I guess y ou are right about the contrarian thing--I chose that because she does not really fit comfortably in the dominant forms of conservatism.
And yes, the meritocracy thing is fascinating--particularly since Bari grew up well-to-do in Squirrel Hill and didn't exactly fight her way into Columbia. Her partner is also independently wealthy. Do it isn't clear where her passion for meritocracy comes from, except perhaps being delusional about the sources of her own privilege.
I think historically the people who fight hardest to defend meritocracy as an idea are the people for whom it provides some form of comfort and perhaps cover--the people who need its ideology. (The first generation men and women who rise from modest means often don't need a *system* to defend their place, because they fought their way into success, status and wealth.)

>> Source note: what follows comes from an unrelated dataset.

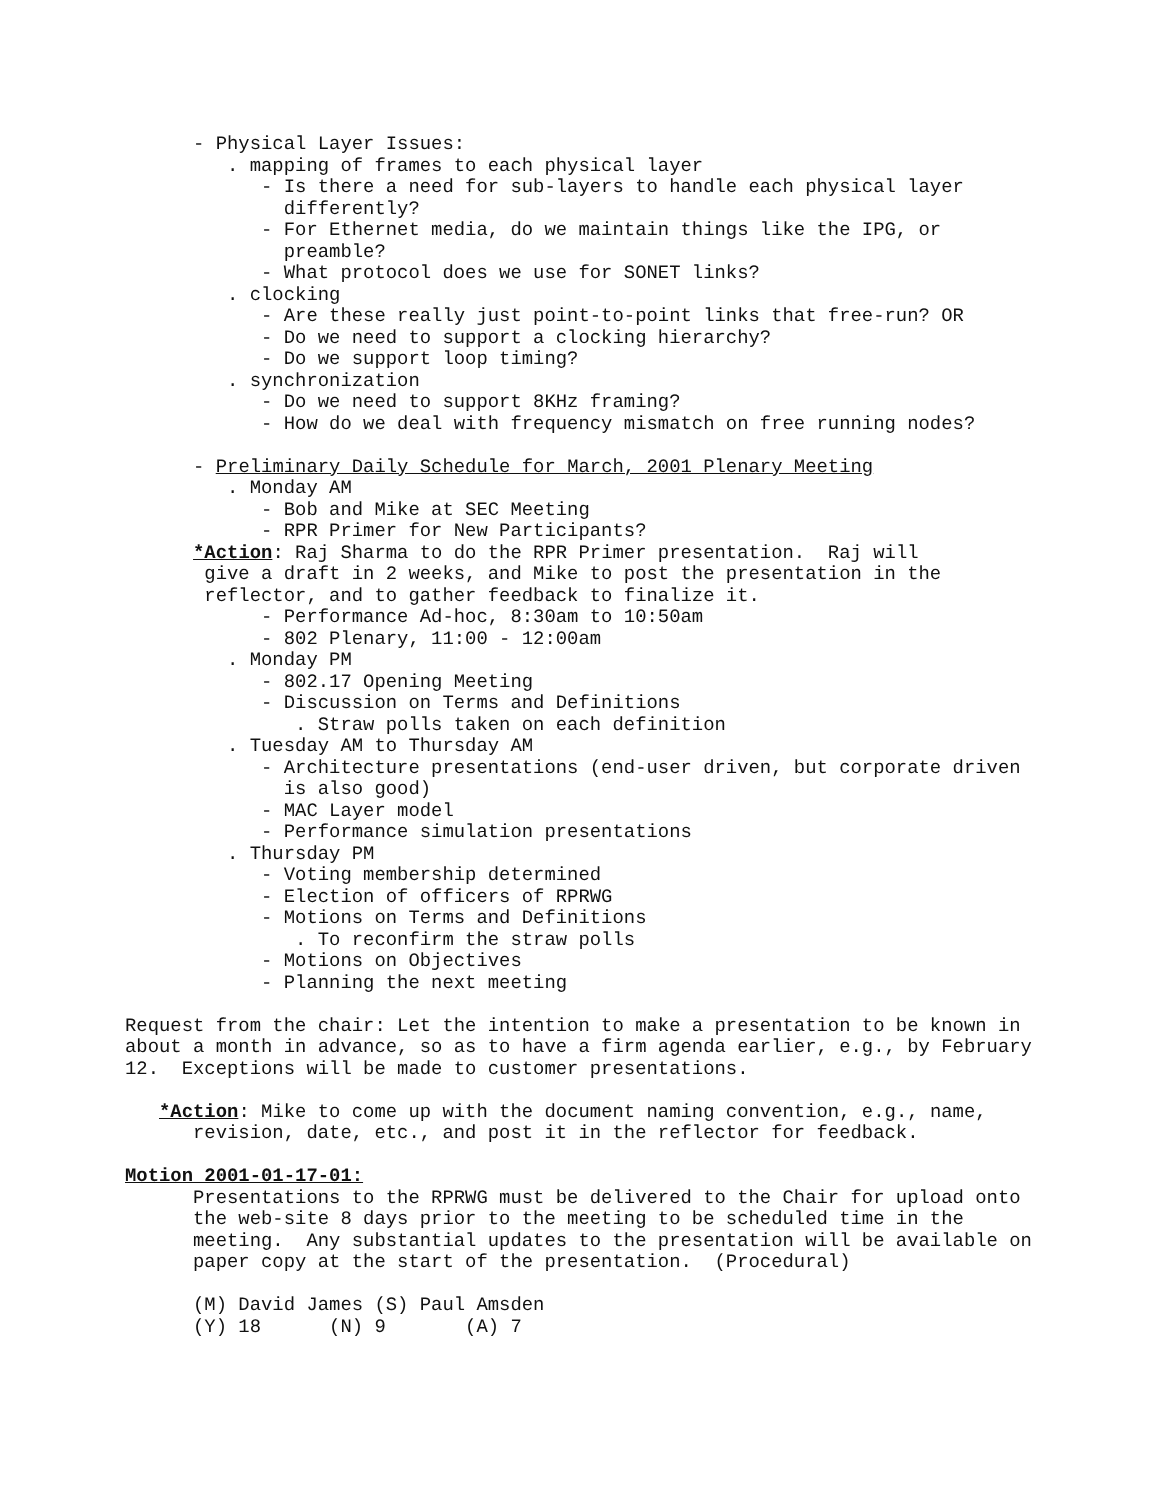- Physical Layer Issues: . mapping of frames to each physical layer - Is there a need for sub-layers to handle each physical layer differently? - For Ethernet media, do we maintain things like the IPG, or preamble? - What protocol does we use for SONET links? . clocking - Are these really just point-to-point links that free-run? OR - Do we need to support a clocking hierarchy? - Do we support loop timing? . synchronization - Do we need to support 8KHz framing? - How do we deal with frequency mismatch on free running nodes? - Preliminary Daily Schedule for March, 2001 Plenary Meeting . Monday AM - Bob and Mike at SEC Meeting - RPR Primer for New Participants? *Action: Raj Sharma to do the RPR Primer presentation. Raj will give a draft in 2 weeks, and Mike to post the presentation in the reflector, and to gather feedback to finalize it. - Performance Ad-hoc, 8:30am to 10:50am - 802 Plenary, 11:00 - 12:00am . Monday PM - 802.17 Opening Meeting - Discussion on Terms and Definitions . Straw polls taken on each definition . Tuesday AM to Thursday AM - Architecture presentations (end-user driven, but corporate driven is also good) - MAC Layer model - Performance simulation presentations . Thursday PM - Voting membership determined - Election of officers of RPRWG - Motions on Terms and Definitions . To reconfirm the straw polls - Motions on Objectives - Planning the next meeting Request from the chair: Let the intention to make a presentation to be known in about a month in advance, so as to have a firm agenda earlier, e.g., by February 12. Exceptions will be made to customer presentations. *Action: Mike to come up with the document naming convention, e.g., name, revision, date, etc., and post it in the reflector for feedback. Motion 2001-01-17-01: Presentations to the RPRWG must be delivered to the Chair for upload onto the web-site 8 days prior to the meeting to be scheduled time in the meeting. Any substantial updates to the presentation will be available on paper copy at the start of the presentation. (Procedural) (M) David James (S) Paul Amsden (Y) 18 (N) 9 (A) 7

I think it's also a canny reading of who her potential allies are. She's in a crowded lane full of David Brooks-ish people, while there is a far more crowded movement conservative lane off to her right. She's in the Yascha Mounk space, trying to get the attention of intellectuals, artists, etc. who aren't comfortable with the identity politics left or the Jacobin-reading left but who don't want to be at all identified with movement conservatives either. Those tend to be folks who value cultural and social status and credentials--they want to be welcome in Park Slope--but they also want to be reassured that it's ok to think that they and they alone are the last remaining sensible, reasonable, completely open to all sides folks. Which of course they are not, and nobody is. Meritocracy is one thing that people in that space can agree they value, since they still use it a ton to make decisions and evaluate people. In our worlds (well, you're about to step out!) even if you're a skeptic, whether you're in agreement with Michael Sandel or Jennifer Morton, you're still called all the time to make basically meritocratic judgments, after all.
Both of these are very shrewd comments, and I would add a third: one can have merit and a social/cultural/racial advantage when it comes to college admissions. If I sketched my own history, I would say it fits my history to a tee: I worked my butt off to get into an elite college, and--I didn't have to work on weekends or after school. I didn't have to care for siblings or a disabled adult. I had two parents who had not only gone to elite colleges, but on to graduate school. They could afford to send me to private school.....and so on. And it is these gray areas that people like Weiss eliminate to make arguments that are then powerful with people who have plenty of advantages, but not enough of them to push them to the top,
Historically, meritocracy is deeply linked with the religious litigation of who is deserving of salvation (grace vs law etc) and who belongs in the tribe. “Deserving” is the pivotal term and the contortions people are capable of in justifying the status quo are many. This is also prevalent in academia, evidenced by the way in which they speak about their “publics” in addition to the closing of the once open door to autodidacts.